- [Goal of the exercise]:
Convert the items, from the start up to and including the line containing "order: Magnoliales", into a two-column CSV with the headers rank and taxon, one row per line, with each field in quotation marks and any line breaks replaced by spaces. Leave the pictures out.

- [Data to process]:

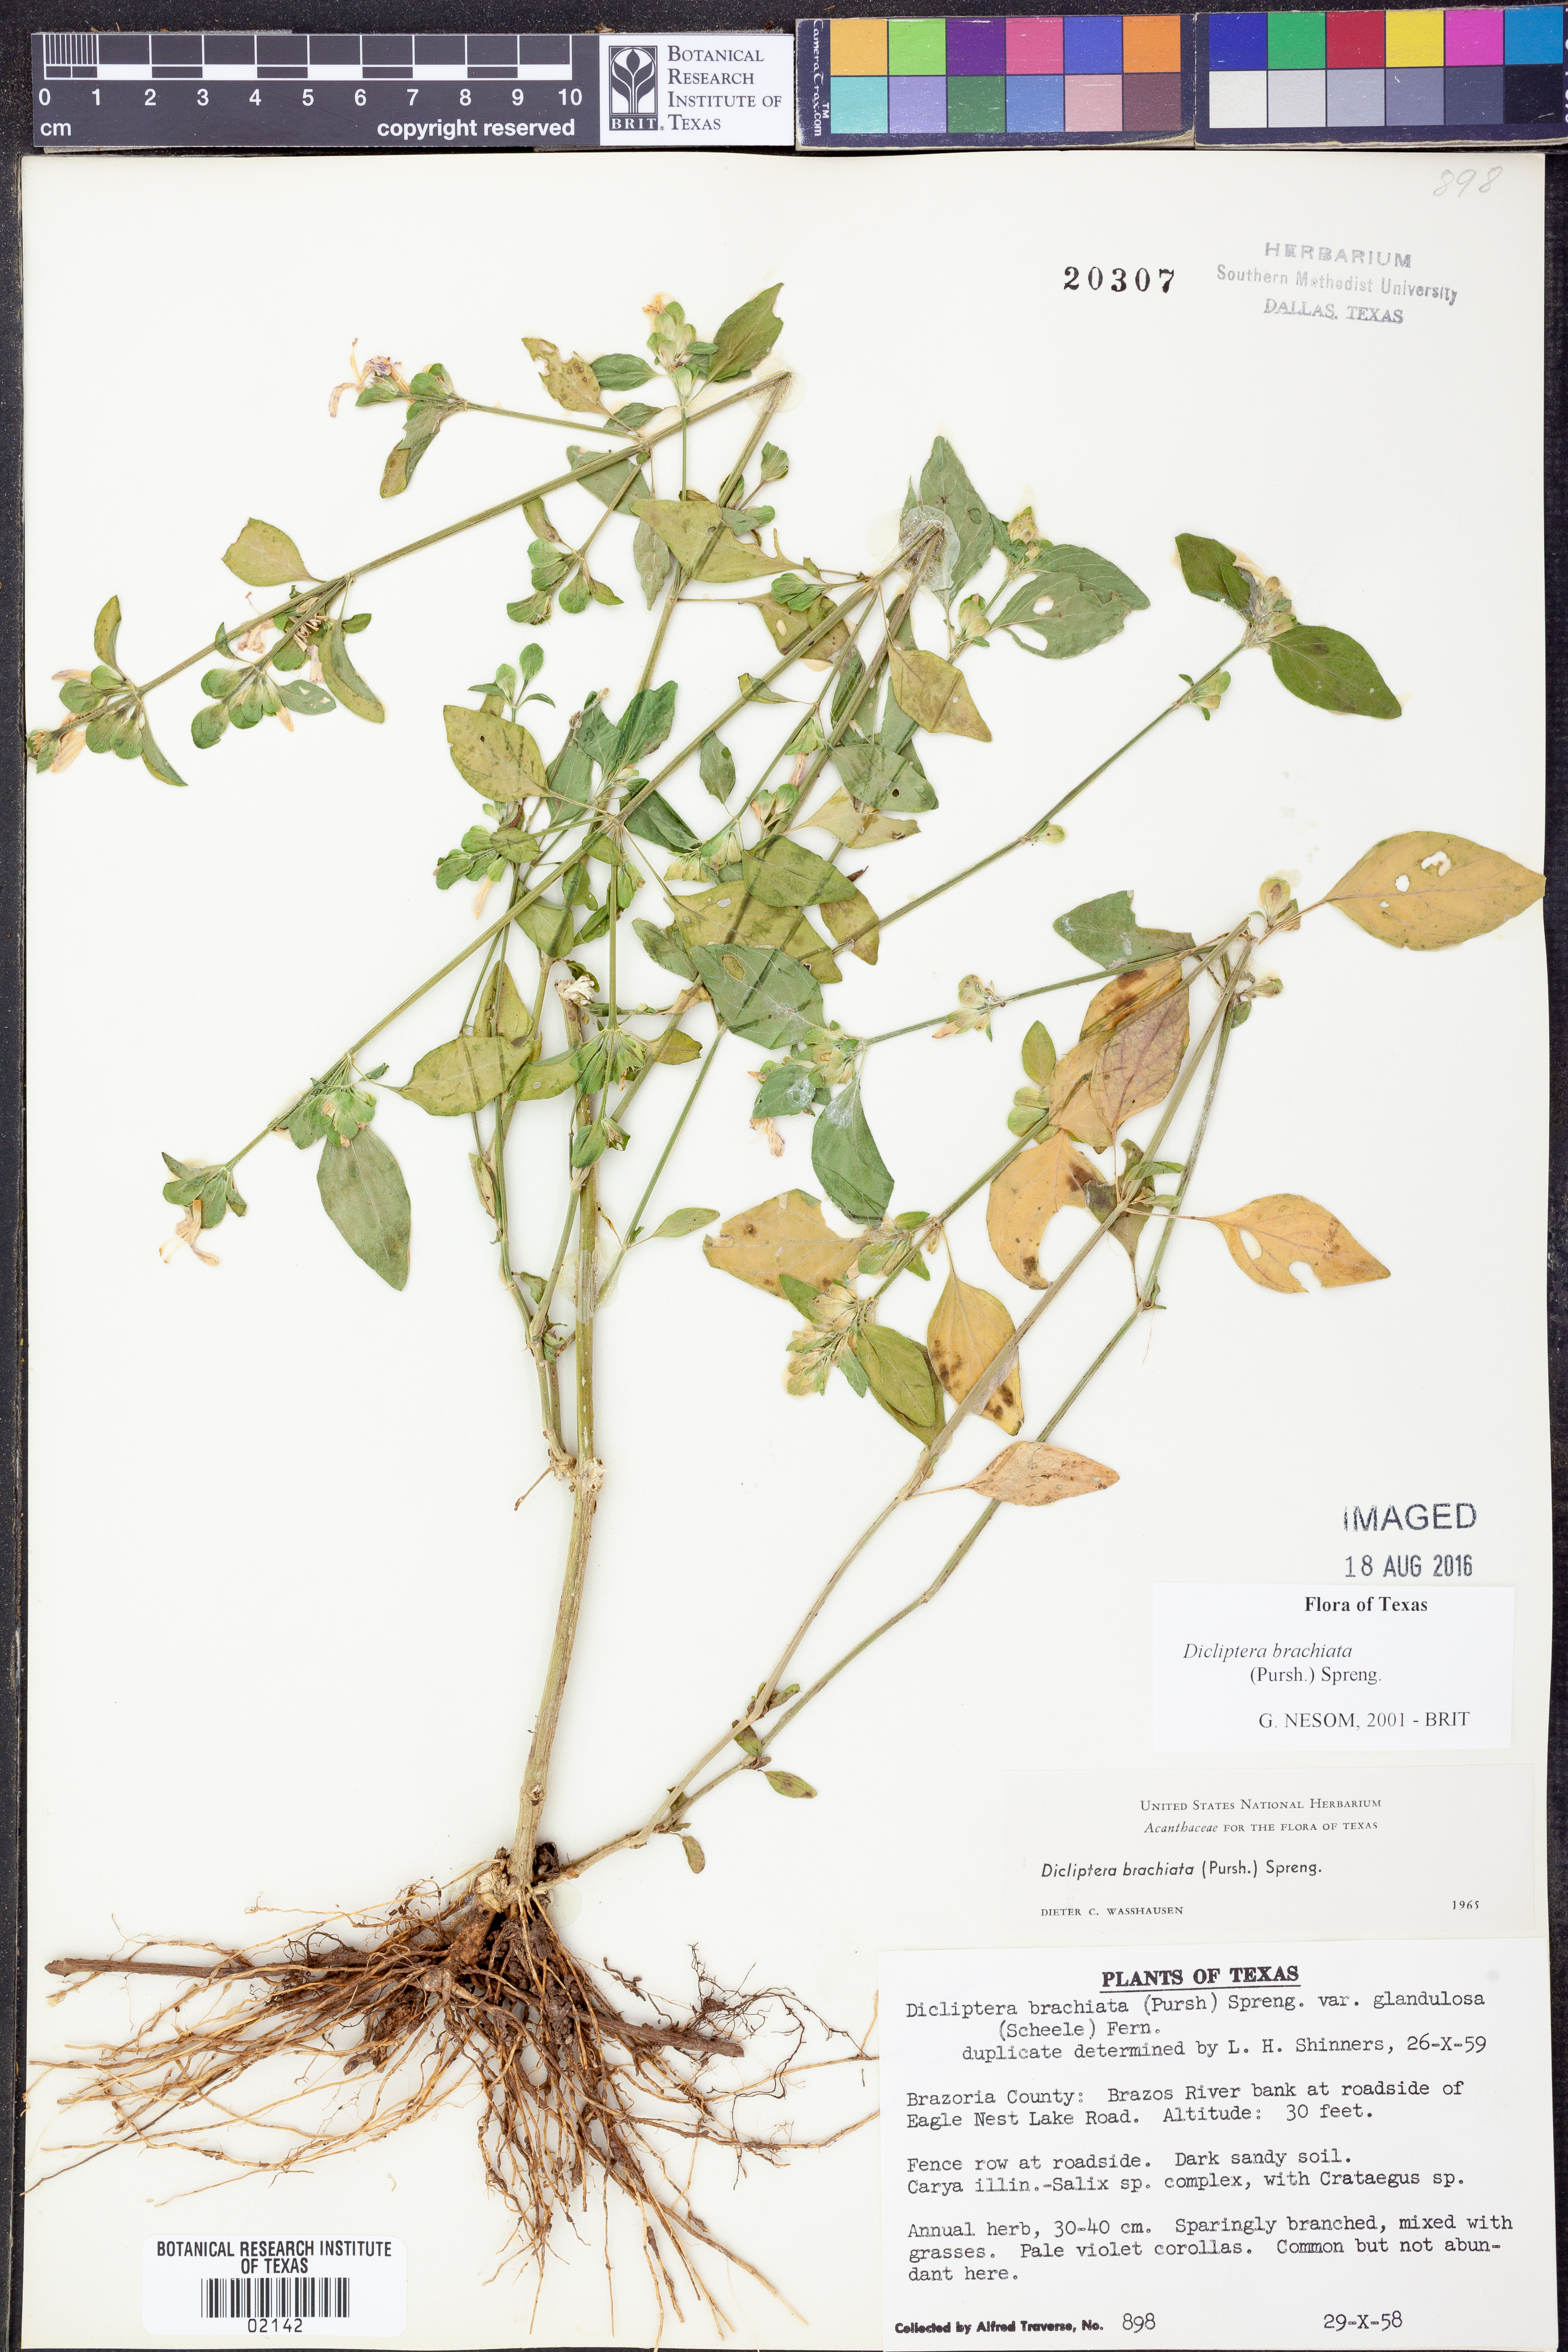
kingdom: Plantae
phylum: Tracheophyta
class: Magnoliopsida
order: Lamiales
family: Acanthaceae
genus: Dicliptera
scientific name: Dicliptera brachiata
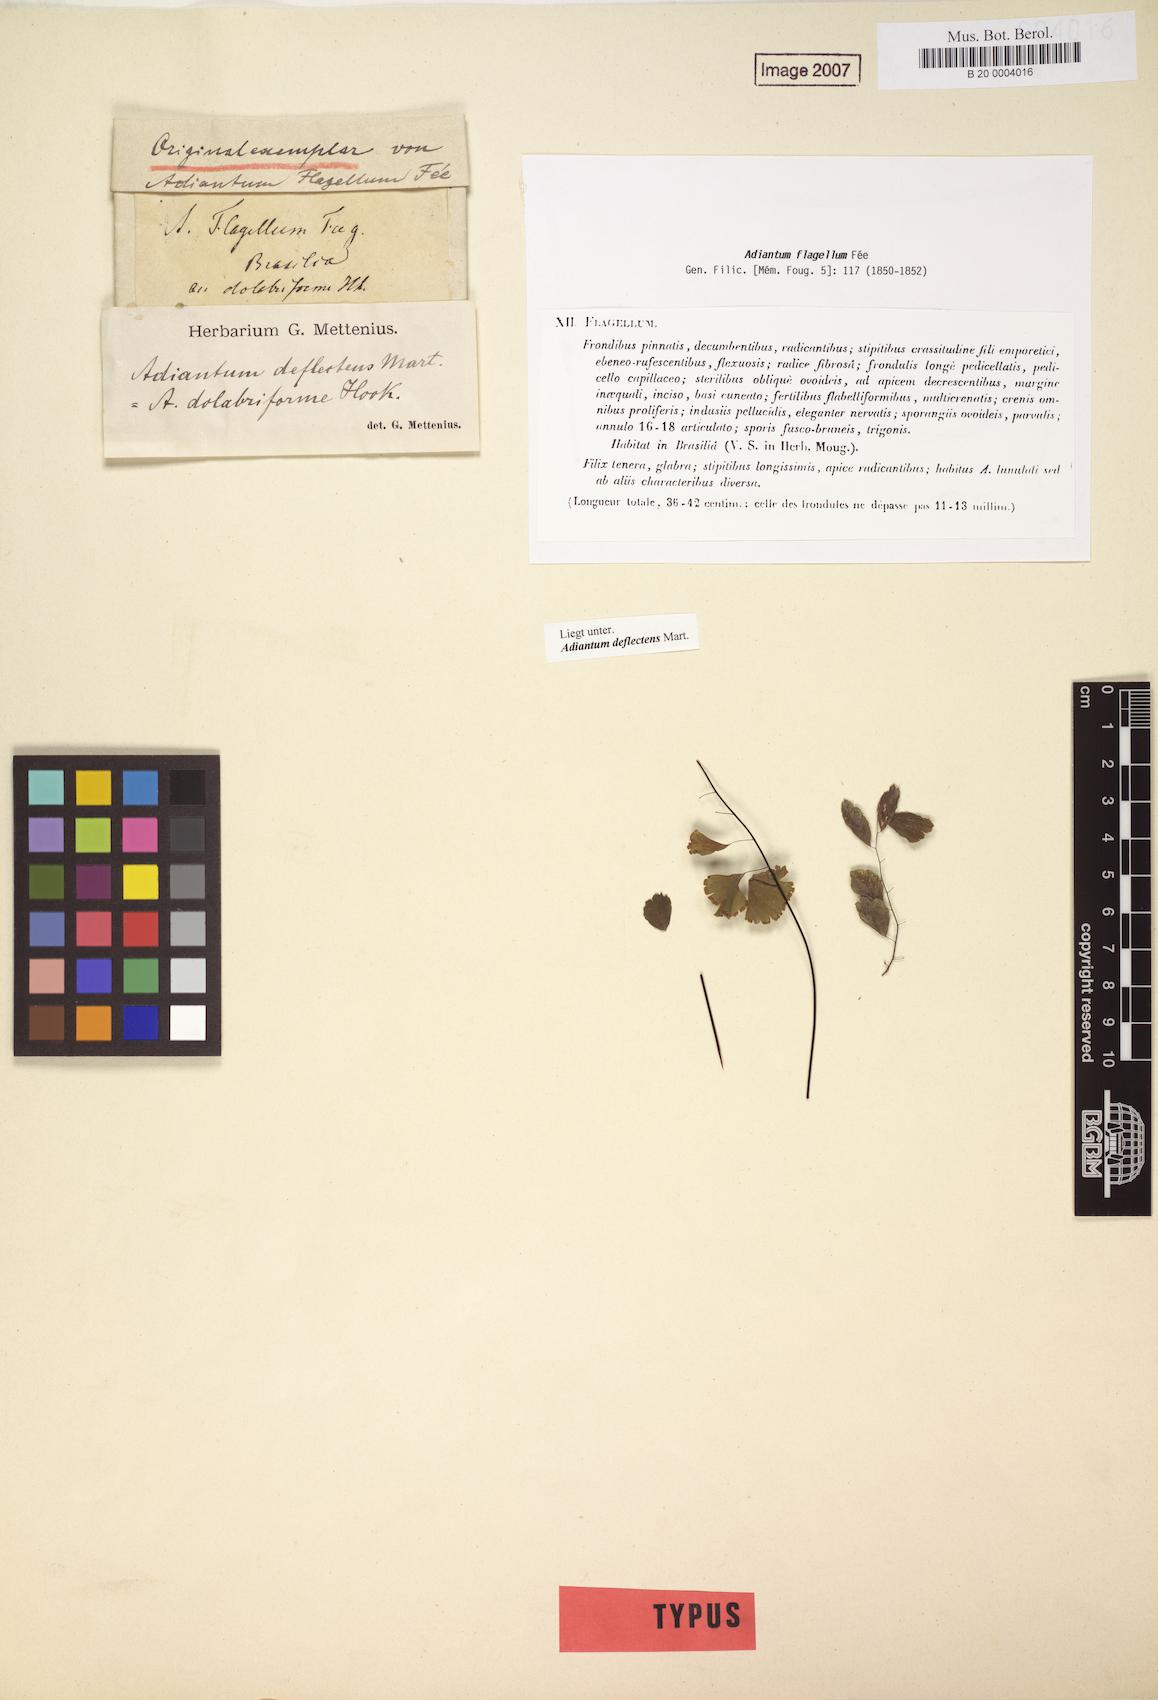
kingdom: Plantae
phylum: Tracheophyta
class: Polypodiopsida
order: Polypodiales
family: Pteridaceae
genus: Adiantum
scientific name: Adiantum deflectens
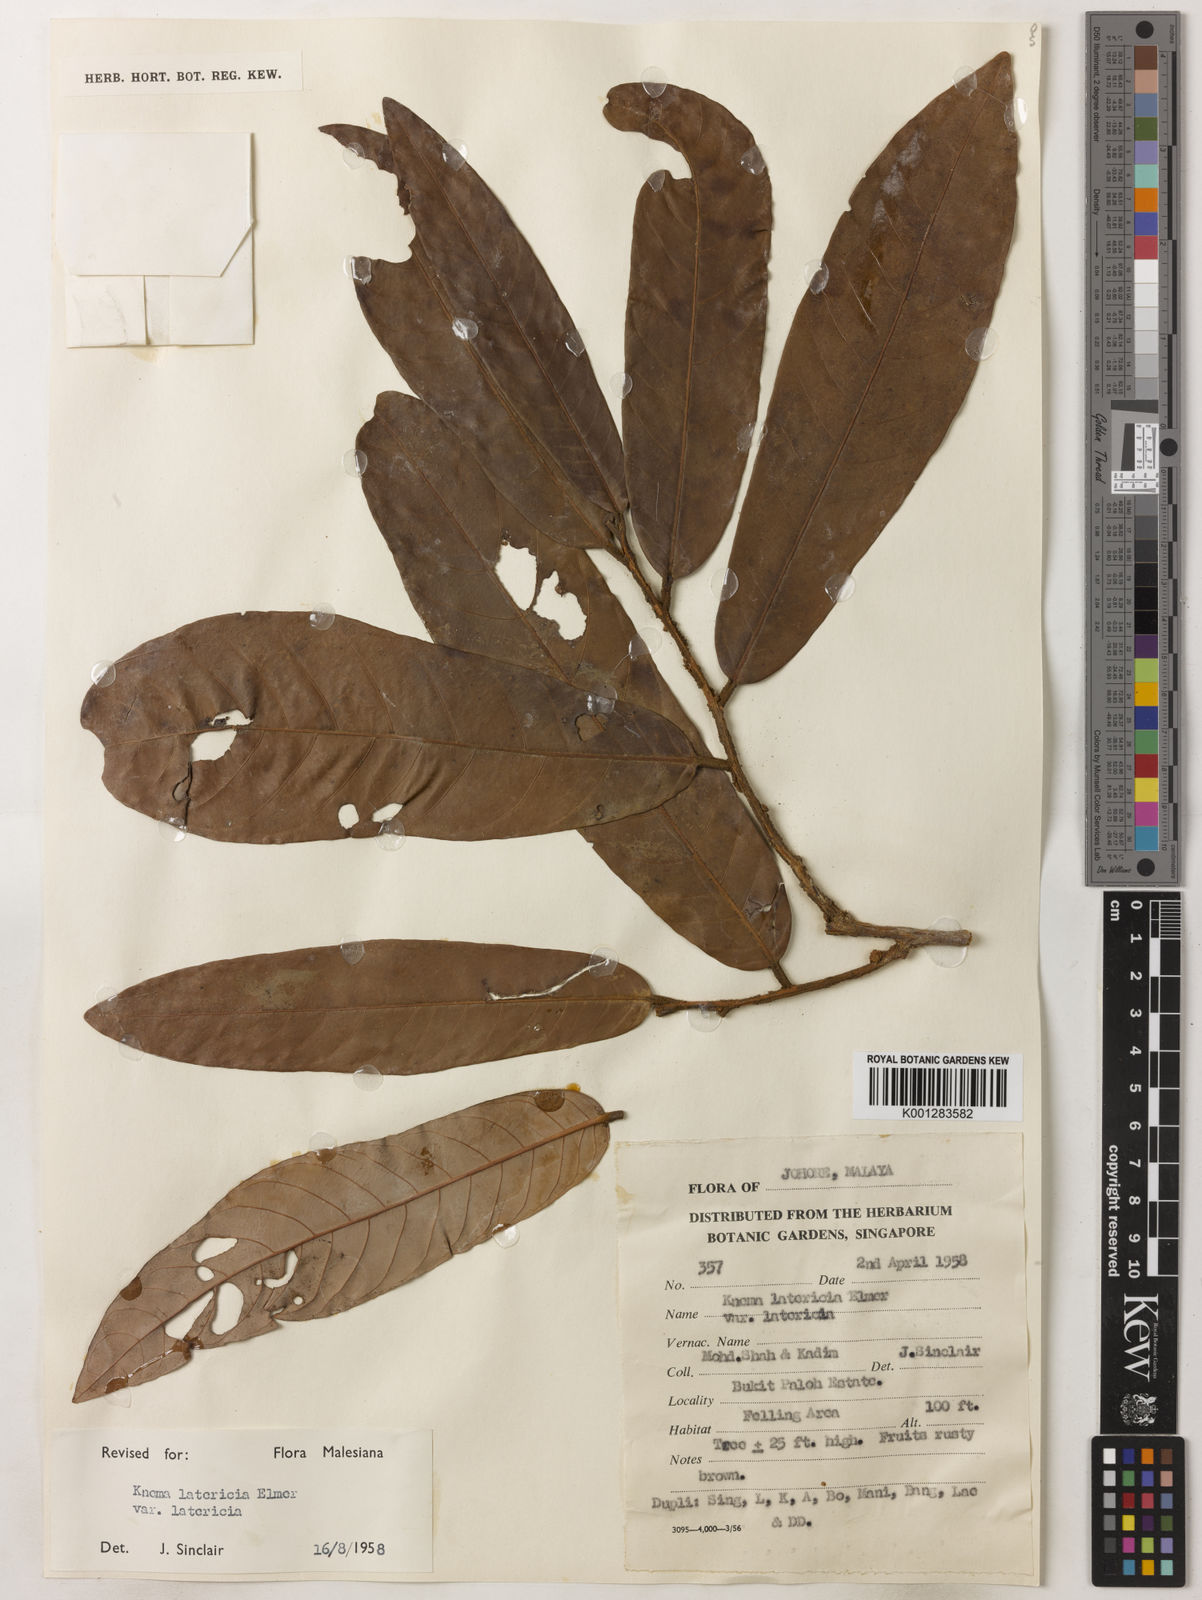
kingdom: Plantae
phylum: Tracheophyta
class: Magnoliopsida
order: Magnoliales
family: Myristicaceae
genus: Knema
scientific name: Knema latericia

- [Final result]:
rank,taxon
"kingdom:","Plantae"
"phylum:","Tracheophyta"
"class:","Magnoliopsida"
"order:","Lamiales"
"family:","Acanthaceae"
"genus:","Dicliptera"
"scientific name:","Dicliptera brachiata"
"kingdom:","Plantae"
"phylum:","Tracheophyta"
"class:","Polypodiopsida"
"order:","Polypodiales"
"family:","Pteridaceae"
"genus:","Adiantum"
"scientific name:","Adiantum deflectens"
"kingdom:","Plantae"
"phylum:","Tracheophyta"
"class:","Magnoliopsida"
"order:","Magnoliales"